Waymo claims this will be the world’s first factory entirely dedicated to the mass production of level 4 autonomous vehicles — that is, cars that can drive without human intervention in most conditions.
“In the U.S., the auto industry is synonymous with Michigan. Auto manufacturing has created hundreds of thousands of jobs in the state and built an economic engine that helps fuel the entire country,” the company wrote in a Medium post published this morning. “Thanks to our collaboration with MEDC, we’ll bring new job opportunities to the talented citizens of Southeast Michigan.”
According to the deal with the economic development corporation, the manufacturing plant must be in operation by the end of 2021, with at least 100 new employees. Engineers, operations experts, and fleet coordinators will comprise the bulk of the expanded workforce, and Waymo says it’s partnering with Canadian company Magna — which is also working with Lyft on its self-driving project — to accelerate the integration of its self-driving system into fleets of different vehicles.
“Our local engineers are already hard at work outfitting our Chrysler Pacifica hybrid minivans with Waymo technology, and now we’re looking forward to expanding our roots,” Waymo said. “As we begin to commercialize our business and vehicle supply grows, we’re laying the foundation for a scalable, robust vehicle integration plan, starting in Michigan.”
The announcement comes two years after Waymo began building and testing driverless Chrysler Pacifica hybrid minivans in the Detroit Metro area.

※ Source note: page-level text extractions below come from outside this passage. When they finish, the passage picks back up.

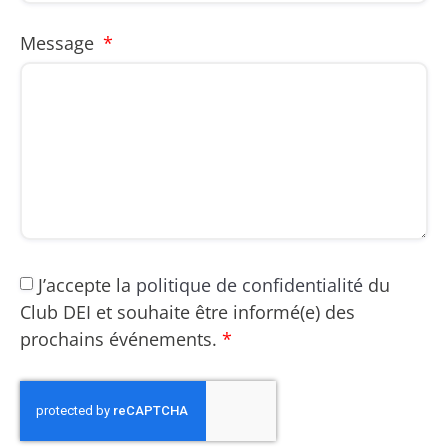
Message
J’accepte la
politique de confidentialité
du
Club DEI et souhaite être informé(e) des
prochains événements.
*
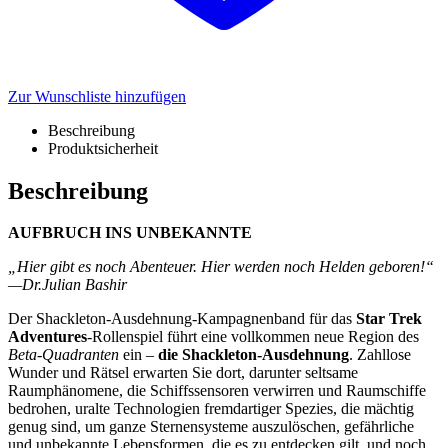
Zur Wunschliste hinzufügen
Beschreibung
Produktsicherheit
Beschreibung
AUFBRUCH INS UNBEKANNTE
„Hier gibt es noch Abenteuer. Hier werden noch Helden geboren!“
—Dr.Julian Bashir
Der Shackleton-Ausdehnung-Kampagnenband für das
Star Trek
Adventures
-Rollenspiel führt eine vollkommen neue Region des
Beta-Quadranten
ein –
die Shackleton-Ausdehnung
. Zahllose
Wunder und Rätsel erwarten Sie dort, darunter seltsame
Raumphänomene, die Schiffssensoren verwirren und Raumschiffe
bedrohen, uralte Technologien fremdartiger Spezies, die mächtig
genug sind, um ganze Sternensysteme auszulöschen, gefährliche
und unbekannte Lebensformen, die es zu entdecken gilt, und noch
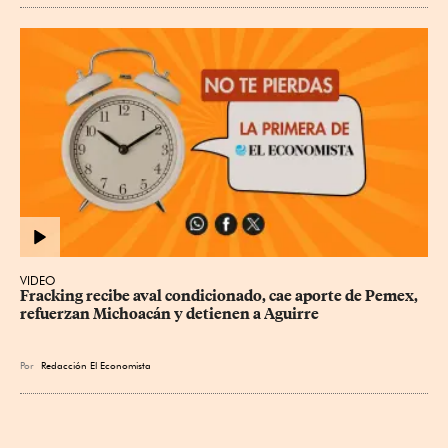
VIDEO
Fracking recibe aval condicionado, cae aporte de Pemex, 
refuerzan Michoacán y detienen a Aguirre
Por
Redacción El Economista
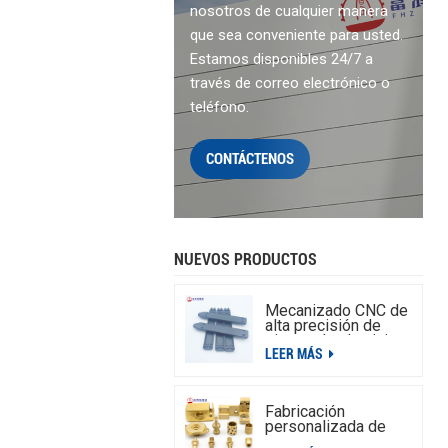
nosotros de cualquier manera
que sea conveniente para usted.
Estamos disponibles 24/7 a
través de correo electrónico o
teléfono.
CONTÁCTENOS
NUEVOS PRODUCTOS
Mecanizado CNC de
alta precisión de
piezas de aluminio.
LEER MÁS
Fabricación
personalizada de
piezas de latón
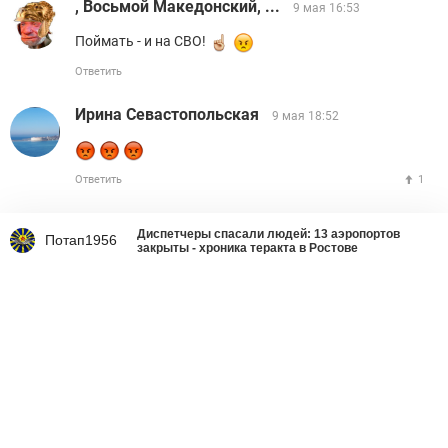
, Восьмой Македонский, ...
9 мая 16:53
Поймать - и на СВО!
Ответить
Ирина Севастопольская
9 мая 18:52
Ответить
1
Диспетчеры спасали людей: 13 аэропортов
Потап1956
закрыты - хроника теракта в Ростове
Что делать со страшным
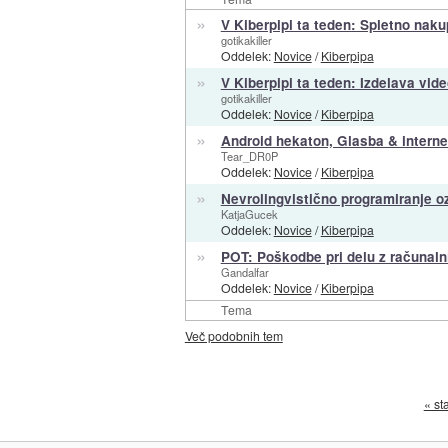
»
V Kiberpipi ta teden: Spletno nak
gotikakiller
Oddelek:
Novice
/
Kiberpipa
»
V Kiberpipi ta teden: Izdelava vide
gotikakiller
Oddelek:
Novice
/
Kiberpipa
»
Android hekaton, Glasba & internet
Tear_DR0P
Oddelek:
Novice
/
Kiberpipa
»
Nevrolingvistično programiranje o
KatjaGucek
Oddelek:
Novice
/
Kiberpipa
»
POT: Poškodbe pri delu z računal
Gandalfar
Oddelek:
Novice
/
Kiberpipa
Tema
Več podobnih tem
« st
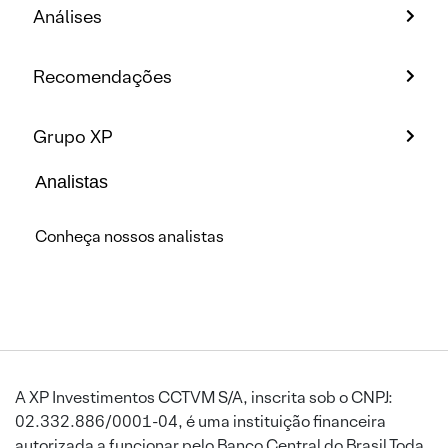
Análises
Recomendações
Grupo XP
Analistas
Conheça nossos analistas
A XP Investimentos CCTVM S/A, inscrita sob o CNPJ:
02.332.886/0001-04, é uma instituição financeira
autorizada a funcionar pelo Banco Central do Brasil.Toda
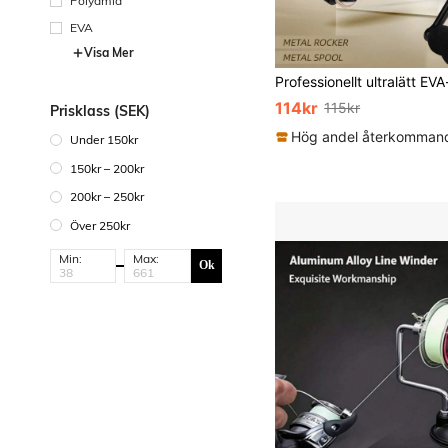
Polyamid
EVA
Visa Mer
114kr
115kr
Prisklass (SEK)
Under 150kr
150kr – 200kr
200kr – 250kr
Över 250kr
Min:
Max:
Ok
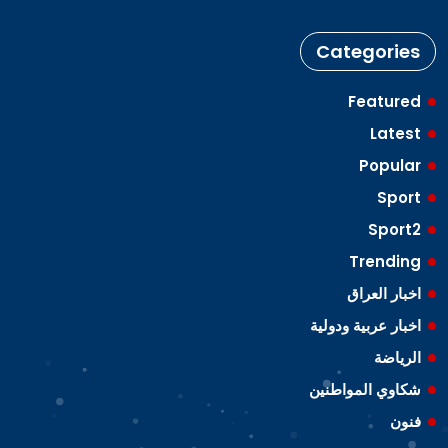
Categories
Featured
Latest
Popular
Sport
Sport2
Trending
اخبار العراق
اخبار عربية ودولية
الرياضة
شكاوي المواطنين
فنون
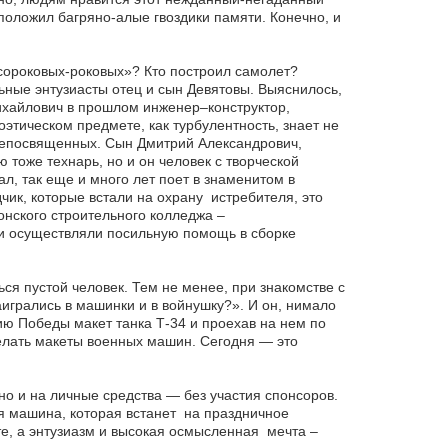
оложил багряно-алые гвоздики памяти. Конечно, и
«сороковых-роковых»? Кто построил самолет?
ьные энтузиасты отец и сын Девятовы. Выяснилось,
ихайлович в прошлом инженер–конструктор,
оэтическом предмете, как турбулентность, знает не
 непосвященных. Сын Дмитрий Александрович,
тоже технарь, но и он человек с творческой
л, так еще и много лет поет в знаменитом в
чик, которые встали на охрану истребителя, это
онского строительного колледжа –
 осуществляли посильную помощь в сборке
ся пустой человек. Тем не менее, при знакомстве с
аигрались в машинки и в войнушку?». И он, нимало
ию Победы макет танка Т-34 и проехав на нем по
делать макеты военных машин. Сегодня — это
но и на личные средства — без участия спонсоров.
ая машина, которая встанет на праздничное
е, а энтузиазм и высокая осмысленная мечта –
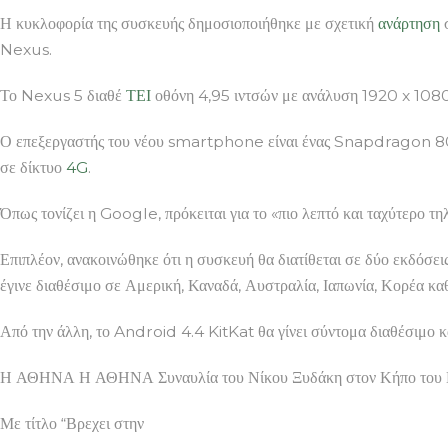
Η κυκλοφορία της συσκευής δημοσιοποιήθηκε με σχετική
ανάρτηση
σ
Nexus.
Το Nexus 5 διαθέ
ΤΕΙ
οθόνη 4,95 ιντσών με ανάλυση 1920 x 1080 
Ο επεξεργαστής του νέου smartphone είναι ένας Snapdrago
σε δίκτυο
4G
.
Όπως τονίζει η Google, πρόκειται για το «πιο λεπτό και ταχύτερο
Επιπλέον, ανακοινώθηκε ότι η συσκευή θα διατίθεται σε δύο εκδόσε
έγινε διαθέσιμο σε Αμερική, Καναδά, Αυστραλία, Ιαπωνία, Κορέα κα
Από την άλλη, το Android 4.4 KitKat θα γίνει σύντομα διαθέσιμο κα
Η ΑΘΗΝΑ Η ΑΘΗΝΑ Συναυλία του Νίκου Ξυδάκη στον Κήπο του
Με τίτλο “Βρεχει στην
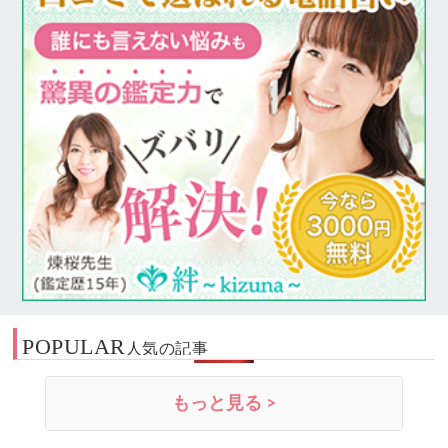
POPULAR
人気の記事
もっと見る >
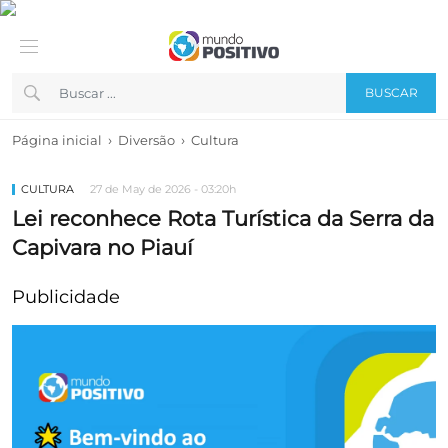
BUSCAR
›
›
Página inicial
Diversão
Cultura
CULTURA
27 de May de 2026 - 03:20h
Lei reconhece Rota Turística da Serra da
Capivara no Piauí
Publicidade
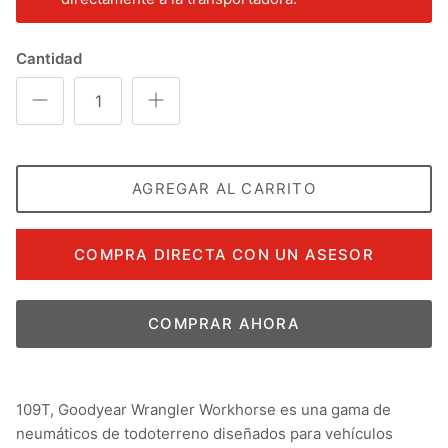
Cantidad
AGREGAR AL CARRITO
COMPRA DIRECTA CON UN ASESOR
COMPRAR AHORA
109T, Goodyear Wrangler Workhorse es una gama de
neumáticos de todoterreno diseñados para vehículos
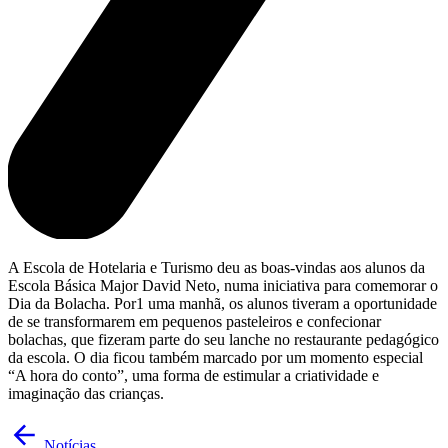
A Escola de Hotelaria e Turismo deu as boas-vindas aos alunos da
Escola Básica Major David Neto, numa iniciativa para comemorar o
Dia da Bolacha. Por1 uma manhã, os alunos tiveram a oportunidade
de se transformarem em pequenos pasteleiros e confecionar
bolachas, que fizeram parte do seu lanche no restaurante pedagógico
da escola. O dia ficou também marcado por um momento especial
“A hora do conto”, uma forma de estimular a criatividade e
imaginação das crianças.
Notícias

They’re currently produced in Windsor and shipped to the Novi center, where they’re outfitted with hardware and software by Waymo and Chrysler engineers. Waymo sought to begin adding up to 62,000 minivans to its fleet before the end of 2018, and it has signed a deal with Jaguar Land Rover to equip 20,000 of the automaker’s Jaguar i-Pace electric SUVs with its autonomous system by 2020.
Waymo recently launched a commercial driverless car service — Waymo One — in Phoenix, Arizona, and in October 2018 it became the first company to obtain a fully driverless car permit in California, where it got the green light to test its self-driving cars on public roads. Waymo claims its cars have driven 10 million miles autonomously on public roads in 25 states, and 7 billion simulated miles.